To formalise cannabis as treatment for substance use and addiction, and potentially as an alternative to opioid-based pain management, a wider conversation needs to be carried out amongst senior clinical bodies in the UK and the Royal Colleges, he believes.

“We need to collect those patient narratives, because the patient voice is increasingly encouraged in the NHS, and it would be beneficial to work in proactive partnerships with the NHS,” he says. 

Dr Wright has 20 years experience working with patients experiencing substance use issues.

Normalising cannabis treatments for substance abuse and pain

Of course, medical professionals are likely to be cautious when approaching cannabis as an alternative treatment to opioids. 

“There is reticence in the healthcare profession for good reason,” explains Dr Wright. 

“The regulation and the accountability frameworks for medics now are rightly stringent because of the potential for harm with a lot of the interventions we have. But this is not a reason not to do things.”

Dr Wright doesn’t think that GPs should suddenly be able to start prescribing cannabis as there is a need for more research, guidance and training in this area. However, a smart next step would be for certain GPs to take an extended role in, for example, substance misuse or pain who could then prescribe medical cannabis. 

“The interface between primary care and pain management services is ripe for further development in this space,” he says. 

The National Institute for Health and Care Excellence(NICE) guidelines on cannabis-based medical treatments provide comprehensive support for medical professionals interested in alternative treatments for a select number of conditions like intractable nausea and vomiting, chronic pain, spasticity and severe treatment-resistant epilepsy.

“The NICE guidelines were a starting point for medics to have mature clinical conversations around a commonly agreed framework,” says Dr Wright. 

The Alto Verde journey 

It was a serendipitous storm of medical cannabis legalisation, the formation of the NICE guidelines, and a call from longtime friend and AltoVerde CEO Bryan Willis, that prompted Dr Wright to join the team. The company’s mission to bring high quality cannabis medicines to the market began in April 2019.

“What impressed me about the AltoVerde approach was the seriousness of the vision from the offset and the fact that they went about things in the correct and proper way,” says Dr Wright.

He was so impressed with the vision, he became one of the company’s founding executives.  

“Dr Arpeat Kaviya and Paul Titus joined the team soon after and this was the beginning of our multi-disciplinary team,” he adds.

“From a team of five we now have 30 founding executives plus a vast advisory panel, a network of joint venture partners and strong industry allies.”

The European producer is currently in the process of obtaining licences for its five growing facilities across Europe, with its first cannabis-based products expected to be ready by late 2023.

Dr Wright is also a training lead in illicit substance misuse for the RCGP and Clinical Lead and the Primary Care Specialty Lead for Health Research Yorkshire and Humber Clinical Research Network.

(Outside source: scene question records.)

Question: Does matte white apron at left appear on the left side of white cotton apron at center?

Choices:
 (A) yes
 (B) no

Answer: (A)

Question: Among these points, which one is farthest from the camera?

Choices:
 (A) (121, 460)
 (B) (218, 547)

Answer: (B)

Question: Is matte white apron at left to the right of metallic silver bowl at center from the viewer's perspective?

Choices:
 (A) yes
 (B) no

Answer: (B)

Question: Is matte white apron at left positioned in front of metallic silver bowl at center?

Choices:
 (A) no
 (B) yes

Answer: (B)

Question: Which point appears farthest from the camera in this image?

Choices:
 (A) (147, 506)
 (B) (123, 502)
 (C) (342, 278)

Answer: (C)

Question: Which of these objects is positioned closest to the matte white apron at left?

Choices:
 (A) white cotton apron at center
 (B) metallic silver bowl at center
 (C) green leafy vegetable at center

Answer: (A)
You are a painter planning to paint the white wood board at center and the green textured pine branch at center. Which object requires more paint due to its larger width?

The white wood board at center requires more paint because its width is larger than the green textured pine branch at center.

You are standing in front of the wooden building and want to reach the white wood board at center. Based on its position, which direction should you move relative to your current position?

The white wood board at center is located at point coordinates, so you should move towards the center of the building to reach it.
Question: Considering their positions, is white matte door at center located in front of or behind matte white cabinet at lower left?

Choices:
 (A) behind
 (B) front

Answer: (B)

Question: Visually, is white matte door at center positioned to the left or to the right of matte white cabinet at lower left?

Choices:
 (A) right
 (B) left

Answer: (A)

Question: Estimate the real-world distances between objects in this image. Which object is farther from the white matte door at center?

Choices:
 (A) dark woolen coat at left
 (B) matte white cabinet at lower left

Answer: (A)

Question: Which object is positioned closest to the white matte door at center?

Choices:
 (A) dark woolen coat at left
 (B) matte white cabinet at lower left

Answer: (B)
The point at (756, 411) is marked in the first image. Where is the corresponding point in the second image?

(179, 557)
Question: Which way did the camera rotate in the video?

So how does he think the medical community in the UK can better embrace cannabis as an effective treatment method, particularly for substance misuse and pain management? 

“The standpoint I want to come from is: can cannabis provide a better quality of life for patients with less severe habit forming side effects, with side effects that we know are less extreme than opioids? That’s the position we want to cautiously move toward, given all the experience we have around clinical governance and accountability, and safety,” Dr Wright says.

“All of that has to be paramount, but it shouldn’t be a reason not to do something. It should be a reason to do it properly.”

AltoVerde has provided financial support into the production and distribution of this article. AltoVerde has also had editorial input into the content of the article and has reviewed it for medical accuracy.